▶ **ACTIVITY**
All of the lines below should be printed again exactly as they are.

START SOURCE INFORMATION

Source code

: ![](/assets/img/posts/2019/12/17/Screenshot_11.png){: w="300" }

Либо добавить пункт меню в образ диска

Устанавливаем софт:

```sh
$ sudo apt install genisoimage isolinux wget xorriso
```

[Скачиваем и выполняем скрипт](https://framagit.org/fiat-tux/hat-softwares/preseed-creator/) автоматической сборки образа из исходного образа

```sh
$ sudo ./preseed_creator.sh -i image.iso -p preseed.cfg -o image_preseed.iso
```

END SOURCE INFORMATION

▶ **OUTPUT BELOW**
Source code

: ![](/assets/img/posts/2019/12/17/Screenshot_11.png){: w="300" }

Либо добавить пункт меню в образ диска

Устанавливаем софт:

```sh
$ sudo apt install genisoimage isolinux wget xorriso
```

[Скачиваем и выполняем скрипт](https://framagit.org/fiat-tux/hat-softwares/preseed-creator/) автоматической сборки образа из исходного образа

```sh
$ sudo ./preseed_creator.sh -i image.iso -p preseed.cfg -o image_preseed.iso
```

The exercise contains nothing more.